La vida de Feliza Bursztyn, escultora colombiana nacida en 1933 y fallecida en 1982, estuvo marcada por una lucha constante contra las limitaciones impuestas por su entorno. Su carácter, definido como “libertario e insolente”, revelaba la rebeldía de una mujer que desafió las reglas de una sociedad conservadora, machista y hostil hacia el pensamiento de izquierda. Esa compleja combinación de identidad, arte y resistencia ha fascinado al escritor colombiano Juan Gabriel Vásquez, quien la convierte en el eje de su novela más reciente.
En una entrevista, Vásquez profundiza en la figura de Bursztyn y en el aislamiento que enfrentó a lo largo de su carrera, provocado no solo por la transgresión de su obra, sino por su condición de mujer en un mundo que la miraba con desconfianza. El autor explora cómo ese rechazo social marcó su vida, atravesada por tensiones familiares, presiones políticas y la persecución de un gobierno que la consideraba una amenaza.
Vásquez expresa satisfacción por retratar un periodo de efervescencia creativa en Colombia, cuando surgieron figuras como Gabriel García Márquez y Fernando Botero. En su novela destaca cómo, en medio de la violencia y la crisis social, el arte se transformó en un refugio y una herramienta para enfrentar un país fracturado.
Uno de los elementos más significativos del proceso de escritura fue la colaboración con Pablo Leyva, última pareja de Bursztyn. Tras vivencias turbulentas, Leyva se convirtió en una pieza clave para reconstruir la historia desde una mirada íntima. Su testimonio añade profundidad emocional a la novela y permite entender las luces y sombras de la escultora desde el amor, la complicidad y la incomprensión.
El título de la novela, tomado de un verso de Jorge Gaitán Durán, resume la esencia de la artista: una mujer cuya identidad fue constantemente cuestionada. A lo largo de su vida, incluso su nombre sufrió transformaciones, símbolo de la inestabilidad que la acompañó. Esa metáfora se convierte en el hilo conductor de la narración, donde la búsqueda de un lugar seguro resulta tan esquiva como su propio nombre.
Vásquez señala que la chispa de esta historia nació en su juventud, cuando siendo estudiante en París leyó sobre la muerte de Bursztyn, una exiliada que —según se decía— “se murió de tristeza”. Décadas después, regresar a esa misma ciudad le permitió cerrar un ciclo personal y literario, y explorar el trasfondo del exilio que marcó los últimos años de la artista.
La novela presenta un reto estructural interesante: inicia revelando el final de la historia.
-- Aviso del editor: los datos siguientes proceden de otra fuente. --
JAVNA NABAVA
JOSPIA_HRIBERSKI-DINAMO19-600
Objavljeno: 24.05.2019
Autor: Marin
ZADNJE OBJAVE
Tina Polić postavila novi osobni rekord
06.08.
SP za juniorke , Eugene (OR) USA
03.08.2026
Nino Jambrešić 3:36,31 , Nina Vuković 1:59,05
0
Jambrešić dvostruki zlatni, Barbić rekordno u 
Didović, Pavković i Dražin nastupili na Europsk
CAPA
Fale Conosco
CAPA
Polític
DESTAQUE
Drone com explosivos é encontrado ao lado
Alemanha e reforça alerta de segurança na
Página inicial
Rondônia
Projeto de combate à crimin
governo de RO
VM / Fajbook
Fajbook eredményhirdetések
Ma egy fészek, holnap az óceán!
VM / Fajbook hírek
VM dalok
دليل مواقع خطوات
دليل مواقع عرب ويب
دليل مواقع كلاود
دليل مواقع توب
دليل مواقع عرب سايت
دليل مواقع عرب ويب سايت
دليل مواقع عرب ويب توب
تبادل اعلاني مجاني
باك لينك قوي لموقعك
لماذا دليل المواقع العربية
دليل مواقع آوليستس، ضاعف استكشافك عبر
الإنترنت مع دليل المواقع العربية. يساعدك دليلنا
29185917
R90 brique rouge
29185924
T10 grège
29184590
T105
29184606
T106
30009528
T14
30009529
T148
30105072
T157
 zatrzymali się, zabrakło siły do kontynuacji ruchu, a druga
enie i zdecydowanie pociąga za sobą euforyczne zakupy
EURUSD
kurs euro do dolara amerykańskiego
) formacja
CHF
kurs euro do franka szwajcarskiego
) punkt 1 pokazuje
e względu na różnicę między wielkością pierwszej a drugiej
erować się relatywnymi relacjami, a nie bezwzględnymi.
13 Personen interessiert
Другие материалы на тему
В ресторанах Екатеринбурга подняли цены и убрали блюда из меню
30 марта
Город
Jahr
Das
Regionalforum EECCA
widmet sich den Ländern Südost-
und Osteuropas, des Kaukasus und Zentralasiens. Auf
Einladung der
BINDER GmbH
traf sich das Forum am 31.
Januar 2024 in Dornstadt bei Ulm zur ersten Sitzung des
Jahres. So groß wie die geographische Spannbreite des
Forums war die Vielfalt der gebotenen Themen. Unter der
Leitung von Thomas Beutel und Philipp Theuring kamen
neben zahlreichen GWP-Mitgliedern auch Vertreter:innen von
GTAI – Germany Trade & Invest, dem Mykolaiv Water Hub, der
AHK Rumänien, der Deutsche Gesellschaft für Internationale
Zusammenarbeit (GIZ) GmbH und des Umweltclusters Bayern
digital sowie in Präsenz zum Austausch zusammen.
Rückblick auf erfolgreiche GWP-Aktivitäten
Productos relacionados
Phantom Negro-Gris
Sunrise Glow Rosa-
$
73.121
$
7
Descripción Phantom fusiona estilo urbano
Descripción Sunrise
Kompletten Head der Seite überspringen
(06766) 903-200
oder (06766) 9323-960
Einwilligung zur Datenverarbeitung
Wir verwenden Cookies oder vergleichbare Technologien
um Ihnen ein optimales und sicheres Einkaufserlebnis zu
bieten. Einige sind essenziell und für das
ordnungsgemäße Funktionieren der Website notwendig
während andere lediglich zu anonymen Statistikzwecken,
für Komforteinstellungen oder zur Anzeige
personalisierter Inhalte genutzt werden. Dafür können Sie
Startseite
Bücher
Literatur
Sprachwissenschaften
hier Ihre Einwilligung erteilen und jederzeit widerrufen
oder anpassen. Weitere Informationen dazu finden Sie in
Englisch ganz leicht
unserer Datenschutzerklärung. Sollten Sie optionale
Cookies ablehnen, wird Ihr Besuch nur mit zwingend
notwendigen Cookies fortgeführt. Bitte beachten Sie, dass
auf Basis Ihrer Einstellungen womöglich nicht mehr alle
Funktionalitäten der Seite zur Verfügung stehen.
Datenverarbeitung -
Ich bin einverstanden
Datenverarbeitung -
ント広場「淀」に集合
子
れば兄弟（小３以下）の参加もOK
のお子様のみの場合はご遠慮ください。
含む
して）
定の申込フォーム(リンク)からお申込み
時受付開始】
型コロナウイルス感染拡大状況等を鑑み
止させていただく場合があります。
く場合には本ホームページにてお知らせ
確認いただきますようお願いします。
A partir de allí, Vásquez invita al lector a reconstruir los secretos de la escultora en un relato que combina investigación, misterio y resonancias con las tradiciones literarias colombianas, incluida la voz de García Márquez.
Por primera vez, el autor se enfrenta al desafío de escribir desde una mujer, un ejercicio que reconoce como una forma de romper límites y ampliar perspectivas. Para Vásquez, la ficción es el espacio ideal para explorar identidades ajenas y comprender cómo se entrecruzan la vida personal, la política y la historia.
Al mirar su obra en conjunto, el escritor reflexiona que sus novelas revelan —de manera casi involuntaria— sus obsesiones y las tensiones entre lo público y lo privado. En el caso de Feliza Bursztyn, su vida se erige como un espejo de los conflictos de su época, convirtiéndola no solo en una figura clave del arte colombiano, sino también en un símbolo duradero de resistencia, fuerza creativa y desafío ante la adversidad.